Document:
::::
Introduction

Apache Kafka is an open source message management service which aim is managing data communication between producers and consumers.

It’s even driven, which basically means we can set listeners (consumers) that will react when a particular event is triggered (by a producer).

All this makes it pretty handy for projects with a microservice architecture, but can be used for many other things, ie: events that trigger emails, logging, monitoring activity,…

This would be the simplified flow:

CLUSTER IS MADE OF BROKERS AND MANAGED BY ZOOKEEPER

A Kafka broker (aka Kafka server aka Kafka node) has the topics where producers will write to, and consumers will read from.

All brokers together make a cluster.

A cluster has always a broker that acts as the controller, which will assign partitions and monitor (other) broker failures.

Within a cluster, brokers talk to each other. To do that they use an external service called Zookeeper. Zookeeper will do other things as well, like be in charge of choosing (and changing when needed) a broker controller, management of topics and partitions metadata, metadata storage, balance of quotas for clients (both producers or consumers),…

But for this introduction we won’t talk much about Zookeeper, as its does a silent job and we don’t need to interact with it.
::::
Prompt 1: In the Kafka introduction, what external service do brokers within a cluster use to talk to each other?
::::
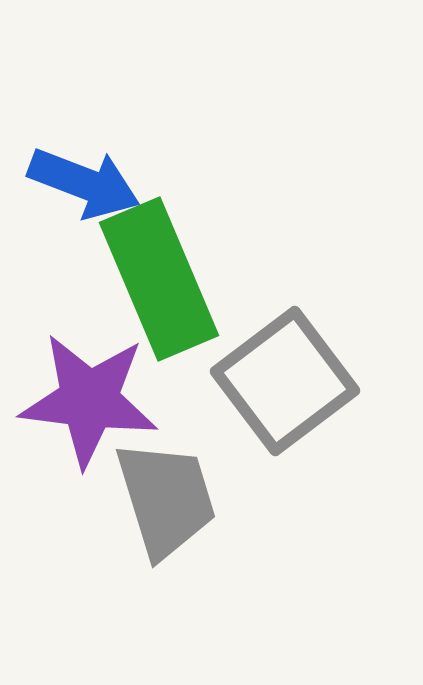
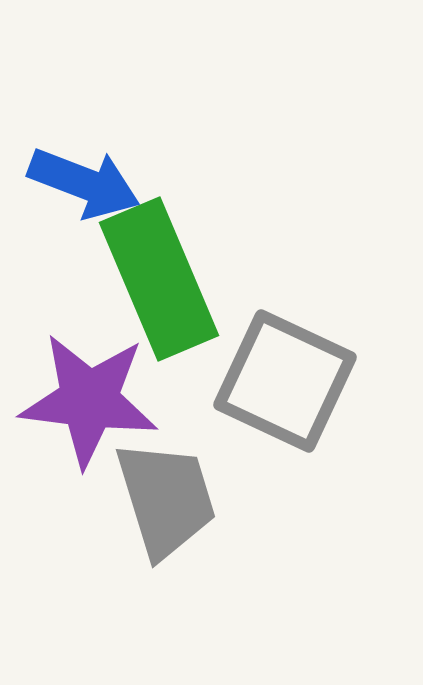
gray square: rotated 28 degrees counterclockwise
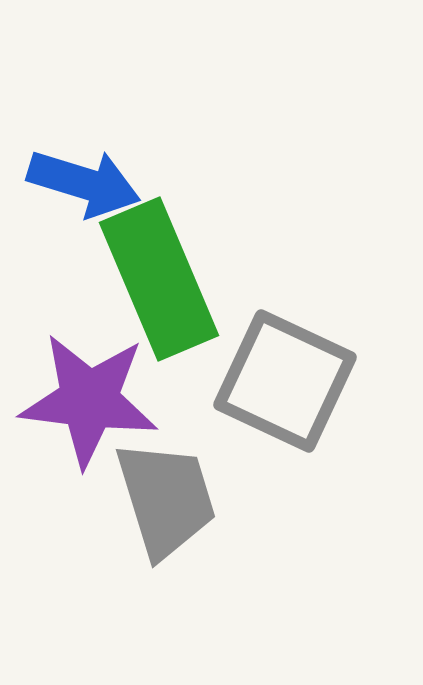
blue arrow: rotated 4 degrees counterclockwise
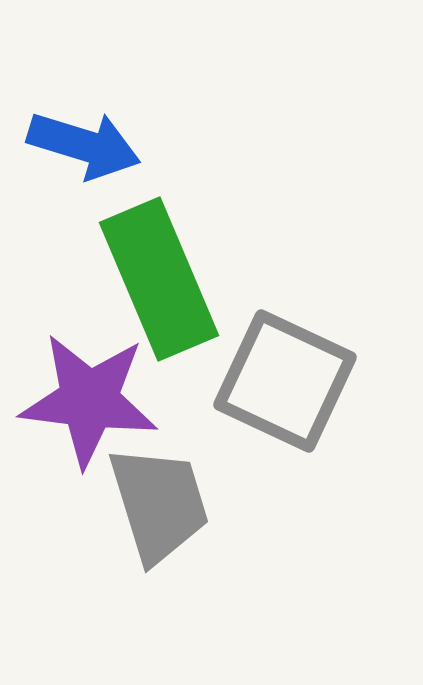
blue arrow: moved 38 px up
gray trapezoid: moved 7 px left, 5 px down
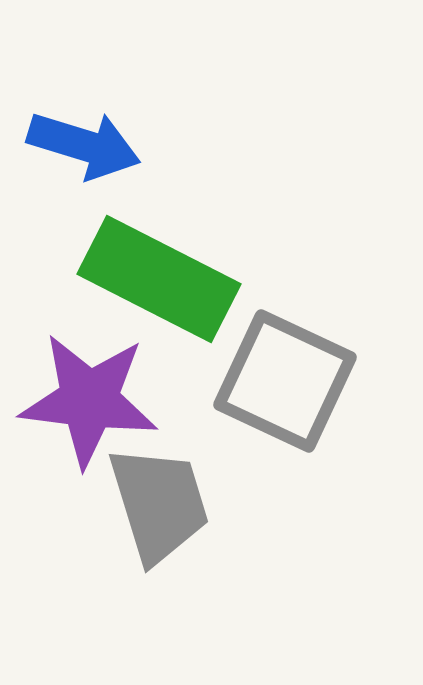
green rectangle: rotated 40 degrees counterclockwise
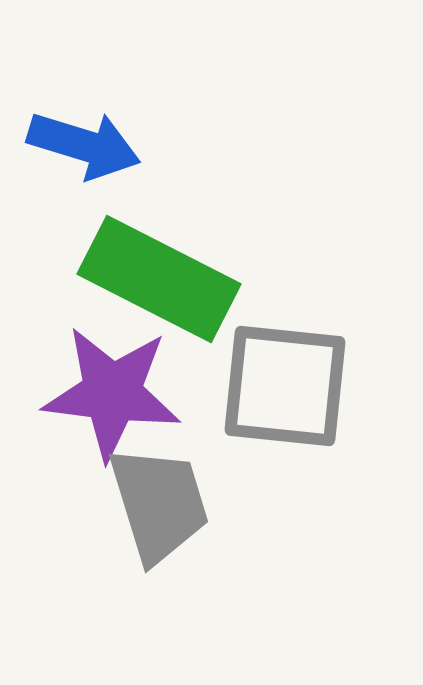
gray square: moved 5 px down; rotated 19 degrees counterclockwise
purple star: moved 23 px right, 7 px up
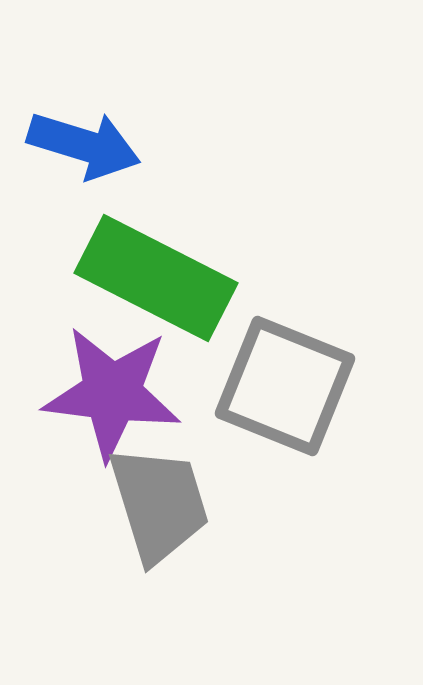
green rectangle: moved 3 px left, 1 px up
gray square: rotated 16 degrees clockwise
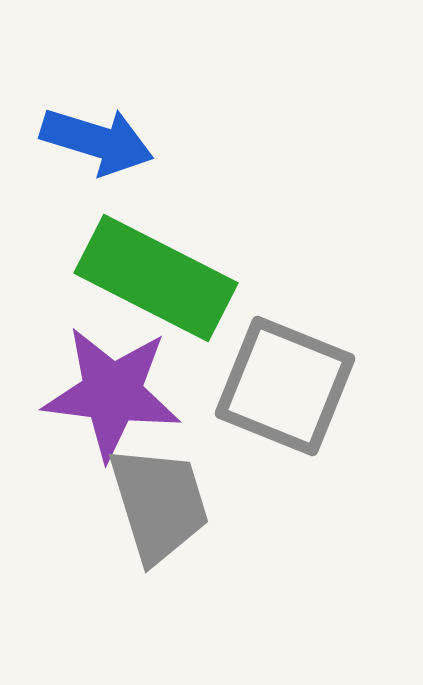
blue arrow: moved 13 px right, 4 px up
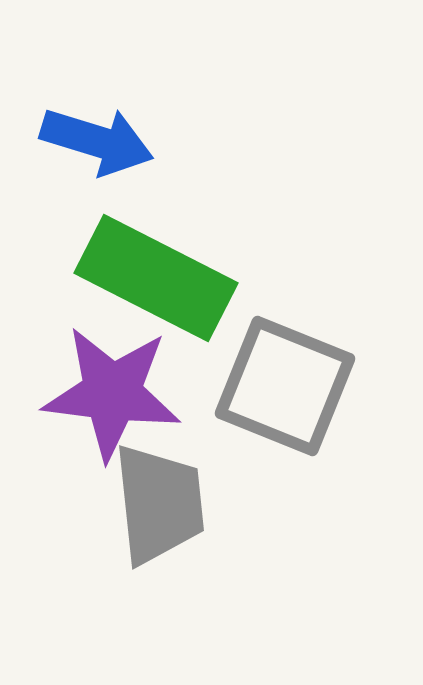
gray trapezoid: rotated 11 degrees clockwise
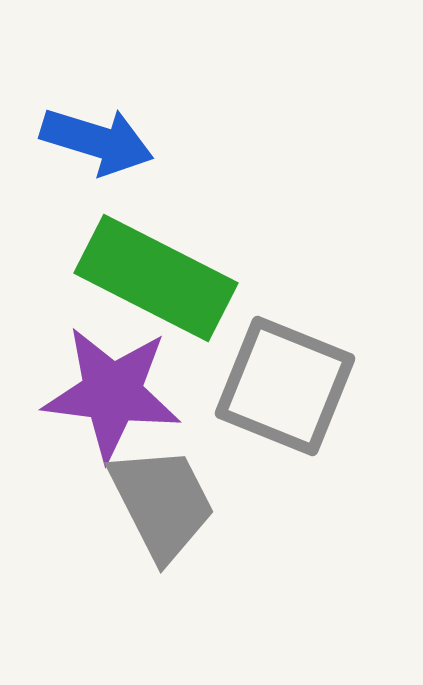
gray trapezoid: moved 3 px right, 1 px up; rotated 21 degrees counterclockwise
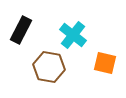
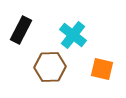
orange square: moved 3 px left, 6 px down
brown hexagon: moved 1 px right; rotated 12 degrees counterclockwise
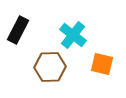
black rectangle: moved 3 px left
orange square: moved 5 px up
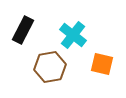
black rectangle: moved 5 px right
brown hexagon: rotated 8 degrees counterclockwise
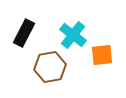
black rectangle: moved 1 px right, 3 px down
orange square: moved 9 px up; rotated 20 degrees counterclockwise
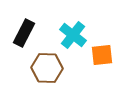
brown hexagon: moved 3 px left, 1 px down; rotated 12 degrees clockwise
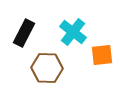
cyan cross: moved 3 px up
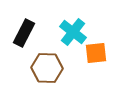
orange square: moved 6 px left, 2 px up
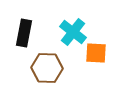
black rectangle: rotated 16 degrees counterclockwise
orange square: rotated 10 degrees clockwise
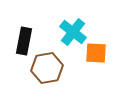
black rectangle: moved 8 px down
brown hexagon: rotated 12 degrees counterclockwise
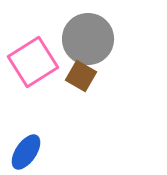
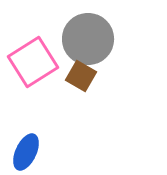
blue ellipse: rotated 9 degrees counterclockwise
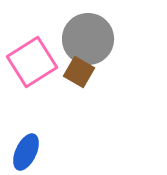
pink square: moved 1 px left
brown square: moved 2 px left, 4 px up
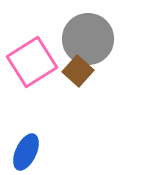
brown square: moved 1 px left, 1 px up; rotated 12 degrees clockwise
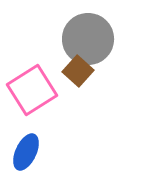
pink square: moved 28 px down
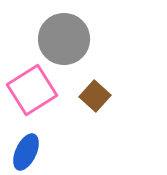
gray circle: moved 24 px left
brown square: moved 17 px right, 25 px down
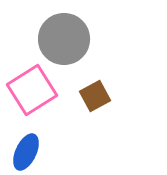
brown square: rotated 20 degrees clockwise
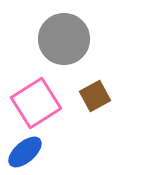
pink square: moved 4 px right, 13 px down
blue ellipse: moved 1 px left; rotated 24 degrees clockwise
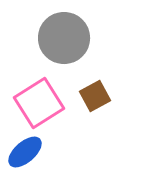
gray circle: moved 1 px up
pink square: moved 3 px right
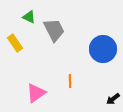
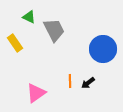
black arrow: moved 25 px left, 16 px up
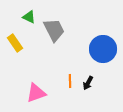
black arrow: rotated 24 degrees counterclockwise
pink triangle: rotated 15 degrees clockwise
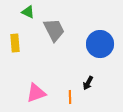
green triangle: moved 1 px left, 5 px up
yellow rectangle: rotated 30 degrees clockwise
blue circle: moved 3 px left, 5 px up
orange line: moved 16 px down
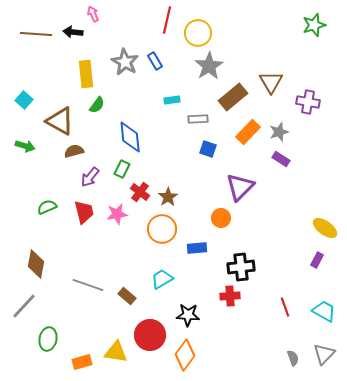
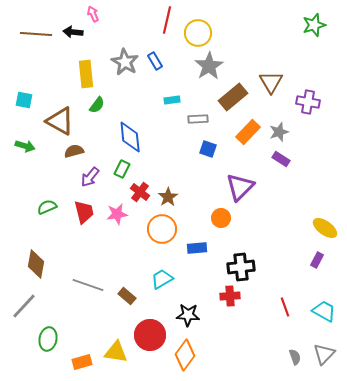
cyan square at (24, 100): rotated 30 degrees counterclockwise
gray semicircle at (293, 358): moved 2 px right, 1 px up
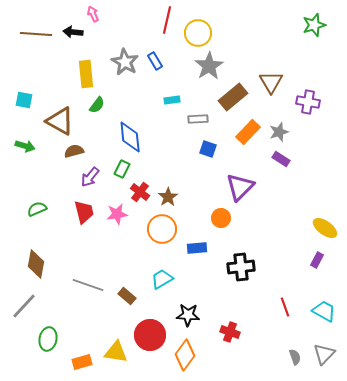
green semicircle at (47, 207): moved 10 px left, 2 px down
red cross at (230, 296): moved 36 px down; rotated 24 degrees clockwise
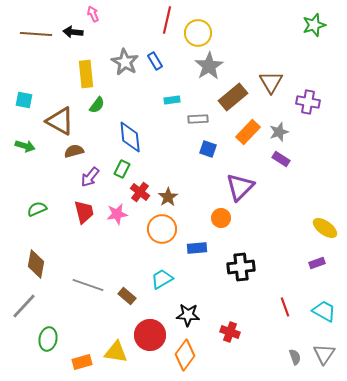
purple rectangle at (317, 260): moved 3 px down; rotated 42 degrees clockwise
gray triangle at (324, 354): rotated 10 degrees counterclockwise
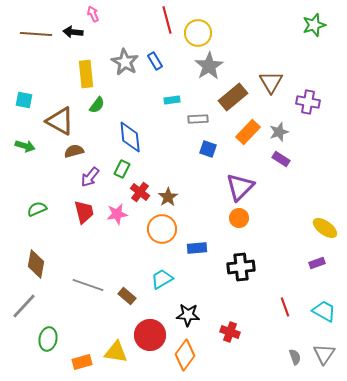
red line at (167, 20): rotated 28 degrees counterclockwise
orange circle at (221, 218): moved 18 px right
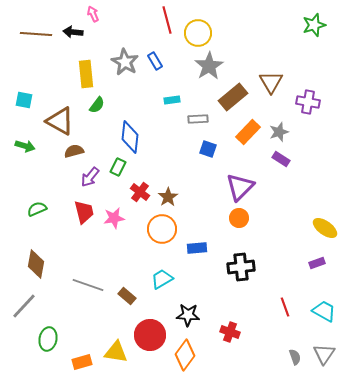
blue diamond at (130, 137): rotated 12 degrees clockwise
green rectangle at (122, 169): moved 4 px left, 2 px up
pink star at (117, 214): moved 3 px left, 4 px down
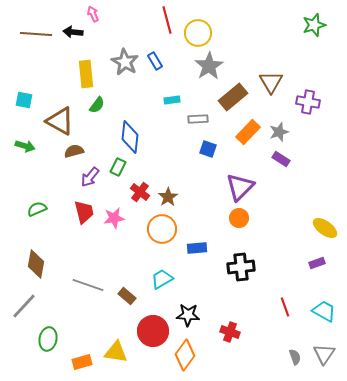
red circle at (150, 335): moved 3 px right, 4 px up
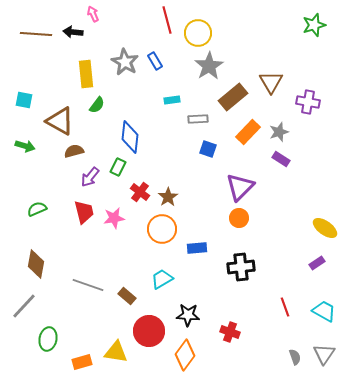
purple rectangle at (317, 263): rotated 14 degrees counterclockwise
red circle at (153, 331): moved 4 px left
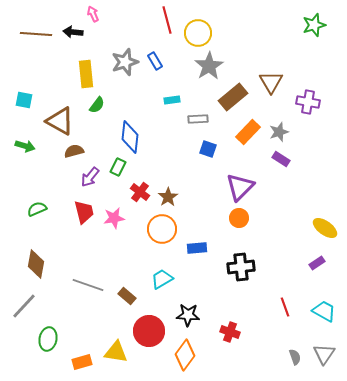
gray star at (125, 62): rotated 24 degrees clockwise
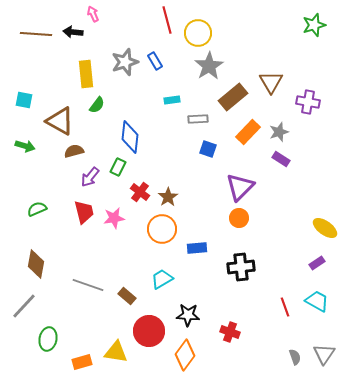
cyan trapezoid at (324, 311): moved 7 px left, 10 px up
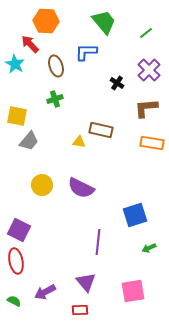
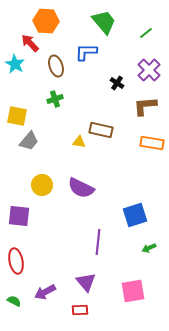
red arrow: moved 1 px up
brown L-shape: moved 1 px left, 2 px up
purple square: moved 14 px up; rotated 20 degrees counterclockwise
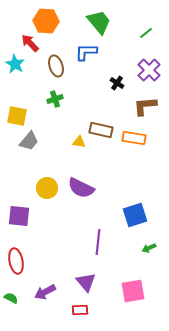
green trapezoid: moved 5 px left
orange rectangle: moved 18 px left, 5 px up
yellow circle: moved 5 px right, 3 px down
green semicircle: moved 3 px left, 3 px up
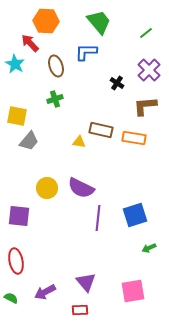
purple line: moved 24 px up
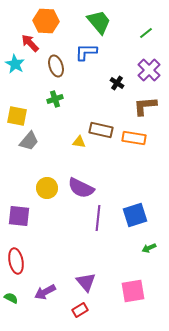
red rectangle: rotated 28 degrees counterclockwise
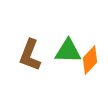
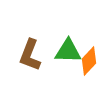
orange diamond: moved 1 px left, 1 px down
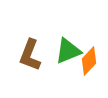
green triangle: rotated 24 degrees counterclockwise
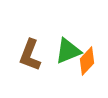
orange diamond: moved 2 px left
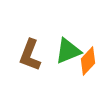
orange diamond: moved 1 px right
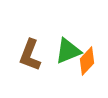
orange diamond: moved 1 px left
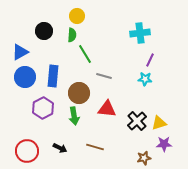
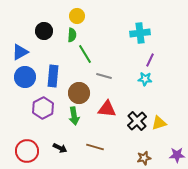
purple star: moved 13 px right, 11 px down
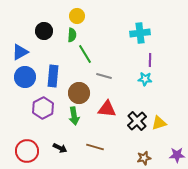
purple line: rotated 24 degrees counterclockwise
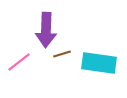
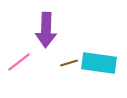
brown line: moved 7 px right, 9 px down
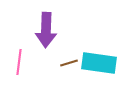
pink line: rotated 45 degrees counterclockwise
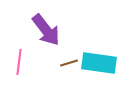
purple arrow: rotated 40 degrees counterclockwise
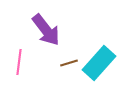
cyan rectangle: rotated 56 degrees counterclockwise
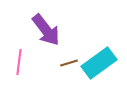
cyan rectangle: rotated 12 degrees clockwise
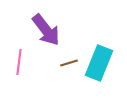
cyan rectangle: rotated 32 degrees counterclockwise
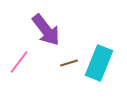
pink line: rotated 30 degrees clockwise
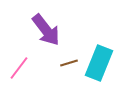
pink line: moved 6 px down
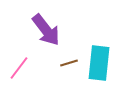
cyan rectangle: rotated 16 degrees counterclockwise
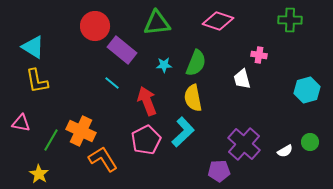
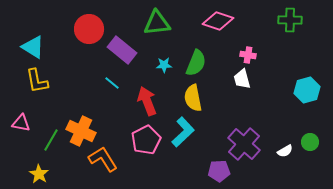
red circle: moved 6 px left, 3 px down
pink cross: moved 11 px left
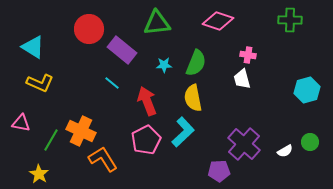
yellow L-shape: moved 3 px right, 2 px down; rotated 56 degrees counterclockwise
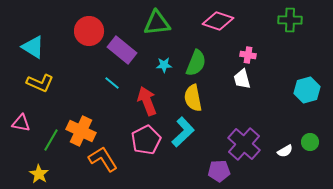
red circle: moved 2 px down
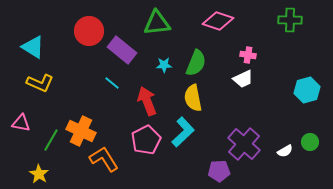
white trapezoid: moved 1 px right; rotated 100 degrees counterclockwise
orange L-shape: moved 1 px right
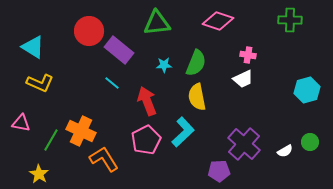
purple rectangle: moved 3 px left
yellow semicircle: moved 4 px right, 1 px up
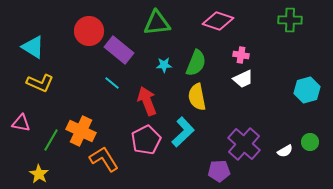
pink cross: moved 7 px left
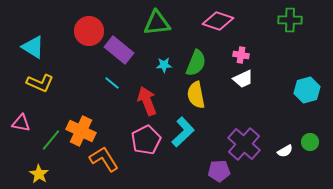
yellow semicircle: moved 1 px left, 2 px up
green line: rotated 10 degrees clockwise
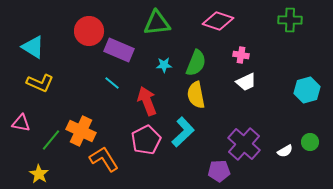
purple rectangle: rotated 16 degrees counterclockwise
white trapezoid: moved 3 px right, 3 px down
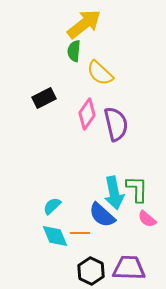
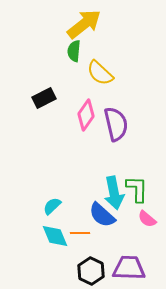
pink diamond: moved 1 px left, 1 px down
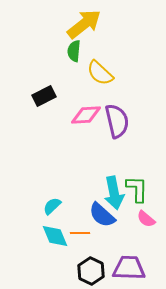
black rectangle: moved 2 px up
pink diamond: rotated 52 degrees clockwise
purple semicircle: moved 1 px right, 3 px up
pink semicircle: moved 1 px left
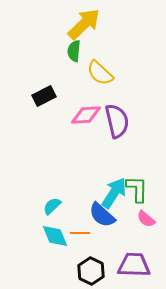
yellow arrow: rotated 6 degrees counterclockwise
cyan arrow: rotated 136 degrees counterclockwise
purple trapezoid: moved 5 px right, 3 px up
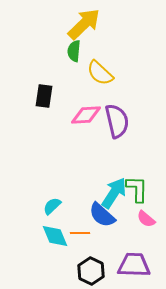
black rectangle: rotated 55 degrees counterclockwise
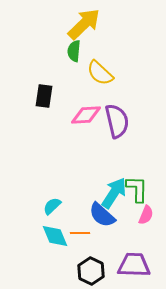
pink semicircle: moved 4 px up; rotated 108 degrees counterclockwise
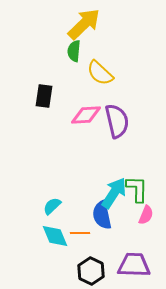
blue semicircle: rotated 36 degrees clockwise
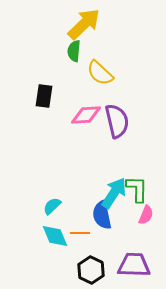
black hexagon: moved 1 px up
::::
Prompt 2: Copy the lines of the entries from the one containing "pink diamond: moved 1 px left, 1 px down" through the end of the entries, both included. Leave the picture lines out.

Exercise response 1: Zookeeper

Exercise response 2:
pink diamond: moved 1 px left, 1 px down
black rectangle: moved 2 px up
pink diamond: rotated 52 degrees clockwise
purple semicircle: moved 1 px right, 3 px up
pink semicircle: moved 1 px left
yellow arrow: rotated 6 degrees counterclockwise
cyan arrow: rotated 136 degrees counterclockwise
purple trapezoid: moved 5 px right, 3 px up
black rectangle: rotated 55 degrees counterclockwise
pink semicircle: moved 4 px up; rotated 108 degrees counterclockwise
blue semicircle: rotated 36 degrees clockwise
black hexagon: moved 1 px up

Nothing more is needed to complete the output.